Surprisingly, a complete PET/CT response was not associated with improved survival in our study, although there were a few false-positive and false-negative results. A small sample size and a rather short follow-up may have contributed to this finding. Another potential limitation of the current study is the inclusion of patients who had T2N0 rectal cancer potentially caused by over treatment from the delivery of unnecessary CRT. However, it has been demonstrated that patients who have distal T2N0 rectal cancer actually may benefit from CRT in terms of both local disease control and sphincter preservation.27-29 In fact, our study suggests that these patients (cT2) are more likely to have a cCR after neoadjuvant CRT and, thus, may represent the majority of patients who can benefit from a nonoperative strategy after attaining a cCR.
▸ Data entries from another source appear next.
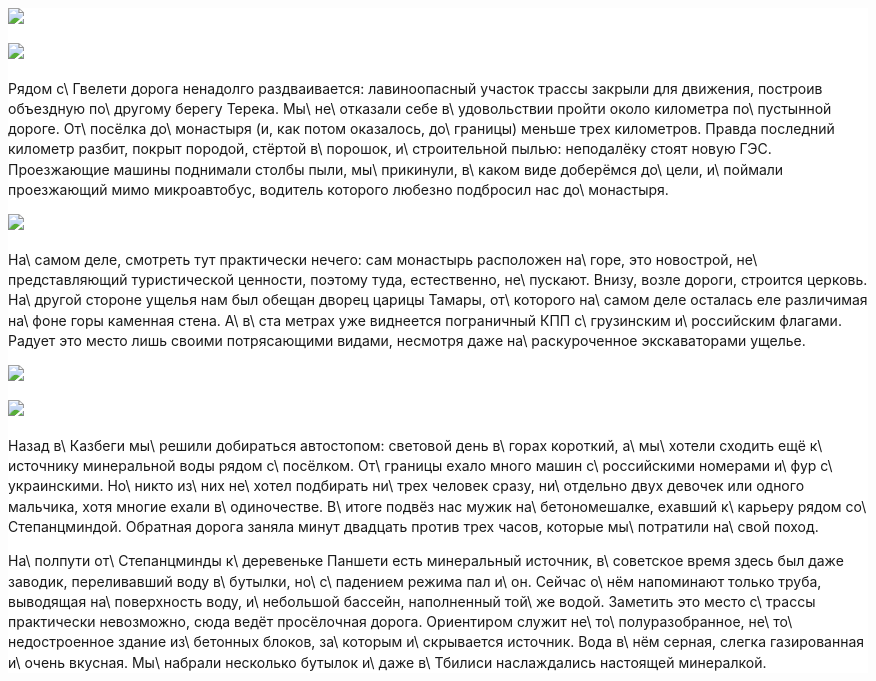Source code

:![](/images/travel/2014-10-georgia/military-road-5.jpg)

![](/images/travel/2014-10-georgia/military-road-6.jpg)

Рядом с\ Гвелети дорога ненадолго раздваивается: лавиноопасный участок трассы закрыли для движения, построив объездную
по\ другому берегу Терека. Мы\ не\ отказали себе в\ удовольствии пройти около километра по\ пустынной дороге.
От\ посёлка до\ монастыря (и, как потом оказалось, до\ границы) меньше трех километров. Правда последний километр
разбит, покрыт породой, стёртой в\ порошок, и\ строительной пылью: неподалёку стоят новую ГЭС. Проезжающие машины
поднимали столбы пыли, мы\ прикинули, в\ каком виде доберёмся до\ цели, и\ поймали проезжающий мимо микроавтобус,
водитель которого любезно подбросил нас до\ монастыря.

![](/images/travel/2014-10-georgia/military-road-7.jpg)

На\ самом деле, смотреть тут практически нечего: сам монастырь расположен на\ горе, это новострой, не\ представляющий
туристической ценности, поэтому туда, естественно, не\ пускают. Внизу, возле дороги, строится церковь. На\ другой
стороне ущелья нам был обещан дворец царицы Тамары, от\ которого на\ самом деле осталась еле различимая на\ фоне горы
каменная стена. А\ в\ ста метрах уже виднеется пограничный КПП с\ грузинским и\ российским флагами. Радует это место
лишь своими потрясающими видами, несмотря даже на\ раскуроченное экскаваторами ущелье.

![](/images/travel/2014-10-georgia/military-road-8.jpg)

![](/images/travel/2014-10-georgia/military-road-9.jpg)

Назад в\ Казбеги мы\ решили добираться автостопом: световой день в\ горах короткий, а\ мы\ хотели сходить ещё
к\ источнику минеральной воды рядом с\ посёлком. От\ границы ехало много машин с\ российскими номерами и\ фур
с\ украинскими. Но\ никто из\ них не\ хотел подбирать ни\ трех человек сразу, ни\ отдельно двух девочек или одного
мальчика, хотя многие ехали в\ одиночестве. В\ итоге подвёз нас мужик на\ бетономешалке, ехавший к\ карьеру рядом
со\ Степанцминдой. Обратная дорога заняла минут двадцать против трех часов, которые мы\ потратили на\ свой поход.

На\ полпути от\ Степанцминды к\ деревеньке Паншети есть минеральный источник, в\ советское время здесь был даже заводик,
переливавший воду в\ бутылки, но\ с\ падением режима пал и\ он. Сейчас о\ нём напоминают только труба, выводящая
на\ поверхность воду, и\ небольшой бассейн, наполненный той\ же водой. Заметить это место с\ трассы практически
невозможно, сюда ведёт просёлочная дорога. Ориентиром служит не\ то\ полуразобранное, не\ то\ недостроенное здание
из\ бетонных блоков, за\ которым и\ скрывается источник. Вода в\ нём серная, слегка газированная и\ очень вкусная.
Мы\ набрали несколько бутылок и\ даже в\ Тбилиси наслаждались настоящей минералкой.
In conclusion, to our knowledge, this is the first prospective study to report the accuracy of the clinical assessment of tumor response to neoadjuvant CRT in a rather large cohort of patients for a longer (12-week) interval after completing CRT. The combination of clinical assessment in patients according to stringent criteria and based on PET/CT imaging at 12 weeks after the completion of treatment provides for the appropriate and safe selection of patients for alternative management with no immediate surgery after they attain a cCR to neoadjuvant CRT.
This study was funded in part by the National Research Council (CNPq) and by the São Paulo State Foundation for Research Support (FAPESP) (CNPq 483752/2006-1 and FAPESP 07/51069-01).